You need 5 posts to PM so just contribute to another thread and you should be ok to PM


----------



## scotswahae

James3214 said:


> You need 5 posts to PM so just contribute to another thread and you should be ok to PM


THanks 
I am still researching the QROPS issue -it is a nightmare


----------



## dalevine

scotswahae said:


> THanks
> I am still researching the QROPS issue -it is a nightmare


Scotswahae,

This is something I deal with on a daily basis having worked in the pension industry both in the uk and abroad, now based here in Germany id be happy to answer any questions or queries you may have, feel free to drop me a private message and ill get back to you straight away  researching QROPS is a nightmare i can point you in the right directions, Always happy to help!

Dale


----------



## scotswahae

dalevine said:


> Scotswahae,
> 
> This is something I deal with on a daily basis having worked in the pension industry both in the uk and abroad, now based here in Germany id be happy to answer any questions or queries you may have, feel free to drop me a private message and ill get back to you straight away  researching QROPS is a nightmare i can point you in the right directions, Always happy to help!
> 
> Dale


I am loking for a scheme that has a flat fee set up and flat fee ongoing fees.
I do not want to have any risk so I would be happy to have all my fund in a bank type deposit with fixed interest. 
My plan is to take just my tax free sum over a 4 year period and then start drawing down the maximum allowed.
I have been resident in Germany for 17 years.
I would also like to know what happens in a few years time if I go back to the UK doI have toclose the QROP and go back to a SIPP.
I appreciate your help.


----------



## James3214

dalevine said:


> Scotswahae,
> 
> This is something I deal with on a daily basis having worked in the pension industry both in the uk and abroad, now based here in Germany id be happy to answer any questions or queries you may have, feel free to drop me a private message and ill get back to you straight away  researching QROPS is a nightmare i can point you in the right directions, Always happy to help!
> 
> Dale


Welcome to Germany (and the forum) Dale. Please change your 'location' in your profile as it still shows 'Cyprus'. Please post any advice on the forum and only use PMs for private or sensitive advice. 
Also be reminded that touting for business is against forum rules unless you are a 'premium' member.


----------



## dalevine

thanks for the welcome James, I have been trying to change the location however, it will not let me saying I do not have permission to do so ... i must presume I'm doing something wrong here? If you can let me know what im doing wrong that would be great!!


----------



## James3214

dalevine said:


> thanks for the welcome James, I have been trying to change the location however, it will not let me saying I do not have permission to do so ... i must presume I'm doing something wrong here? If you can let me know what im doing wrong that would be great!!

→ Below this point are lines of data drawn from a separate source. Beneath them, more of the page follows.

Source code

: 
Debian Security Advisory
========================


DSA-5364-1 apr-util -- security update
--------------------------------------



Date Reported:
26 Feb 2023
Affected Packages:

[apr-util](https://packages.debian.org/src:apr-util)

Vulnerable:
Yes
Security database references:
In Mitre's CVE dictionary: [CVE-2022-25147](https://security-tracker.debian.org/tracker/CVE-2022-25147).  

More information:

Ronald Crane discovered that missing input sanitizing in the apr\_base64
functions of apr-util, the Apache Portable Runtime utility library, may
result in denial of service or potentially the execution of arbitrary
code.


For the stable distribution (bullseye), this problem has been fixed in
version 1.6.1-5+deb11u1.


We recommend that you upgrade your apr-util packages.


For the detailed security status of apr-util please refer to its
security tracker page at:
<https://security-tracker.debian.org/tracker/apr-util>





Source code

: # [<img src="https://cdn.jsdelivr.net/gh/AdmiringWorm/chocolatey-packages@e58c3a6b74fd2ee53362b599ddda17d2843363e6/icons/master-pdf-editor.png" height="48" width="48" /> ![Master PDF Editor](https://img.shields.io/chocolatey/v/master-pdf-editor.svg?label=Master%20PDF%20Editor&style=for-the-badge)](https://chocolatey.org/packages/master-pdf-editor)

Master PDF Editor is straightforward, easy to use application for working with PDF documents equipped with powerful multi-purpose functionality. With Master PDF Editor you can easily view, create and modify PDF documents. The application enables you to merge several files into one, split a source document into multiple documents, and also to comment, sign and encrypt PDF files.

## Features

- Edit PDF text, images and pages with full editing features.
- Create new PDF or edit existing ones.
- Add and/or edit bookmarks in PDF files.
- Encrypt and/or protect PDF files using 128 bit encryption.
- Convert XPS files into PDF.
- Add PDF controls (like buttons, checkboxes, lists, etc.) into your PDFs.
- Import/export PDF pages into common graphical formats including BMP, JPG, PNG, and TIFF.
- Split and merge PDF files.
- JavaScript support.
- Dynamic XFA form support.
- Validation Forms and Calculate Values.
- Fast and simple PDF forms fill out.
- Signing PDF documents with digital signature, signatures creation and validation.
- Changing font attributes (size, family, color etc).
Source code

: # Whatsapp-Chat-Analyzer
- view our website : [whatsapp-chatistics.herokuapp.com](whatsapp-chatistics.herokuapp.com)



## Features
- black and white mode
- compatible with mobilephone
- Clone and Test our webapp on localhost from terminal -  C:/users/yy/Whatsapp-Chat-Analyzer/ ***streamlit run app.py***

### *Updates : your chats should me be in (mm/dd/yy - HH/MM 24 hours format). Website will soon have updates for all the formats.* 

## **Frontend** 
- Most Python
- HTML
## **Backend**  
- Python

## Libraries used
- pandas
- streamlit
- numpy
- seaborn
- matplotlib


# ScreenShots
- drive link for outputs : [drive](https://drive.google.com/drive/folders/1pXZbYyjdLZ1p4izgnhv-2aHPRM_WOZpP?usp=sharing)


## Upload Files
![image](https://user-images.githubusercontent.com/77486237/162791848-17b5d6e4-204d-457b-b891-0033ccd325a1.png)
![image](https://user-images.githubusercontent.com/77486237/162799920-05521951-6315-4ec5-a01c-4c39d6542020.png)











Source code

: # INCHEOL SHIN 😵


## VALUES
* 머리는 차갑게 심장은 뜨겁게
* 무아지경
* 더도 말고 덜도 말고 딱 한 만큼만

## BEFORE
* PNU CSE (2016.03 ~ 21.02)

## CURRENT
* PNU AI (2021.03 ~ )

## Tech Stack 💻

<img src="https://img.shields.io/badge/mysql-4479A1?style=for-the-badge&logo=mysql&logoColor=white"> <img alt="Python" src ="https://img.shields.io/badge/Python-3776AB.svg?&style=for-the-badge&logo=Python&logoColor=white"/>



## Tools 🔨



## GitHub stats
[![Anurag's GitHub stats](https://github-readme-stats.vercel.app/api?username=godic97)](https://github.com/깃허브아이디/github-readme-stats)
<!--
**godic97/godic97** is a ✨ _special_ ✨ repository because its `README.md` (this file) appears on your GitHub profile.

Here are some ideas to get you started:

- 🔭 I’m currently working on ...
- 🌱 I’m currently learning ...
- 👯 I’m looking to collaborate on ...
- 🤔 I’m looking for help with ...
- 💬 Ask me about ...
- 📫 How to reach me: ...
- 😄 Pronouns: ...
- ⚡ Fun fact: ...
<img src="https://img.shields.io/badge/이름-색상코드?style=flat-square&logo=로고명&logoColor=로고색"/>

Click on 'QUICK LINKS' and then 'Edit Your Details'. If you still have problems PM me.

Now where is that QROPS advice for the OP?


----------



## dalevine

3rd time lucky with this response now!... lets hope it works..


There are a variety of schemes available with various charging structures but ones do exist as you have asked with flat fees intially and ongoing. The important factor here is to ensure they scheme is on HMRC's approved list for QROPS as this was updated April 2012 and many schemes removed for not meeting criteria. There are many urisdictions available for the schemes and whereby the sovereign isles such as Guernsey Isle of Man, Gilbratar, etc have been favoured in the past since the changes Malta has become the preferred destination for providers due to their favourable pension tax regime and numerous double taxation treaties. The choice of jurisdiction would depend on your residence and other factors but is something that should be looked at.

Investment options within a QROPS are very flexible compared to a SIPP and should be decided based upon an individuals own preference to risk. Naturally being a pension fund, preservation should be a key factor and arrangements like you have suggested and readily available, low risk, fixed return etc

Your tax free lump sum where in most schemes would be 25%, if Malta was chosen as the jurisdiction for your QROPS this can be up to 30% initially. Your maximum drawdown you wish to take would be based on GAD rates at the time but again your intended method is more than possible.

As you have been outside of the Uk for more than 5 years it would have no effect on your QROPS, it's a portable product whether you chose to go back to the UK or elsewhere. The great thing is you keep all the benefits of QROPS wherever you move all that would happen is you would pay tax on the income you take at the rate of the country you reside in. 

Sorry if answers are vague in anyway as its difficult to be to specific without any real figures or knowing somebodies exact circumstance but i hope that answers those questions for you. If you have any more please feel free to ask 

Dale


----------



## dalevine

thanks James 3214, changes made


----------